Meeting with local prop firm. Good questions to ask?

Discussion in 'Prop Firms' started by itradeRisk, Aug 15, 2016.

  1. Andrea Wylan

    Andrea Wylan Sponsor

    Good for you. You are one of the lucky ones!
     
    #41     Aug 19, 2016
  2. Leverage killed LTCM. Variations of their approach are still used today.
     
    #42     Aug 19, 2016
  3. They fix it when they accept the reality that they have no edge, and either find one, or quit.
     
    #43     Aug 19, 2016
  4. Check this out. https://traderbrainexercise.com/
     
    #44     Aug 19, 2016
  5. Andrea Wylan

    Andrea Wylan Sponsor

    This is interesting! Thanks.
     
    #45     Aug 20, 2016
  6. If he's joining a prop firm with a capital contribution, then it's probably just one of the handful of firms left that will accept the new Series 57 license.

    The focus reports of the prop firms that take capital contributions are not hard to find online, and they are current for the past fiscal year and usually filed around April.

    You're right about a prop firm not offering as much detail as the JPM report you cited. However, all he requires is the member's equity and the amount of capital the firm has above the requirements of SEC Rule 15c3-1.
     
    #46     Aug 23, 2016
  7. "It's a prop where I put up risk capital."
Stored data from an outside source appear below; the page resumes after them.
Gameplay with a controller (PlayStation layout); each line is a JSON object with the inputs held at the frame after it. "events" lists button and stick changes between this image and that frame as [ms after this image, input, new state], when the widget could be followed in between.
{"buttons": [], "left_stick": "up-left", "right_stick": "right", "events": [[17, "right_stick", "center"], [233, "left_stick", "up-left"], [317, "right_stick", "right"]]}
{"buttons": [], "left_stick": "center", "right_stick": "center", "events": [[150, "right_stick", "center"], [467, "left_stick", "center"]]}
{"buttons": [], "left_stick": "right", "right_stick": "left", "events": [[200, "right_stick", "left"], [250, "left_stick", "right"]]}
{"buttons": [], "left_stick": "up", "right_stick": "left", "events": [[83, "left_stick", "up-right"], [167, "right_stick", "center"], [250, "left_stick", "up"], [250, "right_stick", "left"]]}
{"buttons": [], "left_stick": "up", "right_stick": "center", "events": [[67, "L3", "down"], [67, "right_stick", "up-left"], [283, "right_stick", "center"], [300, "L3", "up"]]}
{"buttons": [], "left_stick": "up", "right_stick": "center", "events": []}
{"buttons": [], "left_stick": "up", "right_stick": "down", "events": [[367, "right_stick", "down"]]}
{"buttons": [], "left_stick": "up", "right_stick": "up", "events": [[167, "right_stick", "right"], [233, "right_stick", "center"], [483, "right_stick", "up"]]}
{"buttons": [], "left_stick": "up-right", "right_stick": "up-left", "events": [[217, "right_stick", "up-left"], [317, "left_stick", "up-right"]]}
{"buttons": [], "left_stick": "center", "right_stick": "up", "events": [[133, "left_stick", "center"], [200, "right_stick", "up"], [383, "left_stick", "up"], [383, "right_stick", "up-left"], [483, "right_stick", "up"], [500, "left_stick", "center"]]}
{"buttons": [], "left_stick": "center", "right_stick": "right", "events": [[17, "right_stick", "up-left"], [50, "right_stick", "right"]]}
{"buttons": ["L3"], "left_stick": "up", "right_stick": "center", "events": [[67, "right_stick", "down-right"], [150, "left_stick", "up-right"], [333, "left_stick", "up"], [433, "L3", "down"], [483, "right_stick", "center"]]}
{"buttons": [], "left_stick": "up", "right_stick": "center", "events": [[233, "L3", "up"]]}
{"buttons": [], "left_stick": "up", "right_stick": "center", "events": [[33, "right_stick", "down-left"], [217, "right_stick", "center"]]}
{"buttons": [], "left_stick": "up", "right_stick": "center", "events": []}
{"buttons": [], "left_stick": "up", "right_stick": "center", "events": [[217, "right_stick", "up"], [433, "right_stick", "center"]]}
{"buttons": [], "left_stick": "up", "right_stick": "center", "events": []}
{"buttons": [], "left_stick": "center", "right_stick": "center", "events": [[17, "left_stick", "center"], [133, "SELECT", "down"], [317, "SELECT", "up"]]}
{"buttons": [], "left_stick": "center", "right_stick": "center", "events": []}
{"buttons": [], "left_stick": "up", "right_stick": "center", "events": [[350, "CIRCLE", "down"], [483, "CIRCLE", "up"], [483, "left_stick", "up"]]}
    Then all you'll need is around $5,000, the Series 57 license, a clean FBI background check, and a pulse.

    "Commissions/fees are passed on to me the trader along with ECN fees/rebates."

    Keep in mind that ECN fees can add up to double the commissions quoted, especially if you are constantly removing liquidity from the market. For example, if you're being quoted .003/share and the ECN fee is .003/share, then your TRUE costs are .006 if you buy on the offer and sell on the bid, or $6 per 1,000 shares traded. Next, factor how many shares you will trade in any given day, then multiply that by the number of days you will trade in a month. Then you can estimate your monthly costs. Adding liquidity will of course reduce your monthly costs, so be sure to ask about what routes they prefer and the ECN fees for adding/removing liquidity. Then add your fixed costs for platform and data.

    Multiply those costs by 12, and then you'll have an idea of what you'll be spending for the first year during your lock up period. If you cannot make enough to justify the monthly costs, then you will bleed the capital contribution until you churn and burn.

    If it's your first run at it, then no big deal on losing the initial amount of capital. Just be realistic in your goals and remember that it's EQUITY, not buying power, that is required for long term success (in addition to tons of screen time and solid risk management, of course). :)

    Best of luck.
     
    #47     Aug 23, 2016
  8. dealmaker

    dealmaker

    I doubt there is a firm left that will let you get started with $5k or $6k....
     
    #48     Aug 23, 2016
  9. 1. If you have any outside activity to generate income, then it must be disclosed to the firm.

    2. The prop firm will NOT have customer accounts unless they also offer retail accounts, however that's under a different LLC, so this won't apply.

    I suggest looking up the SEC.gov focus report for 2015 regarding the prop firm you'll looking to join. It's quite simple. Just type in the name of the firm under "Company name" on the left side of the page, and follow the link to read the .pdf file labeled "focus report" of the firm. Then you'll see the firm's capital structure.

    https://www.sec.gov/search/search.htm
     
    #49     Aug 23, 2016
    comagnum likes this.
  10. itradeRisk may want to ask around. Apart from Bright and Echo, the other firms gladly accepted $5k. Echo is gone, and I think Bright still has the $40k minimum. Not sure about the others now.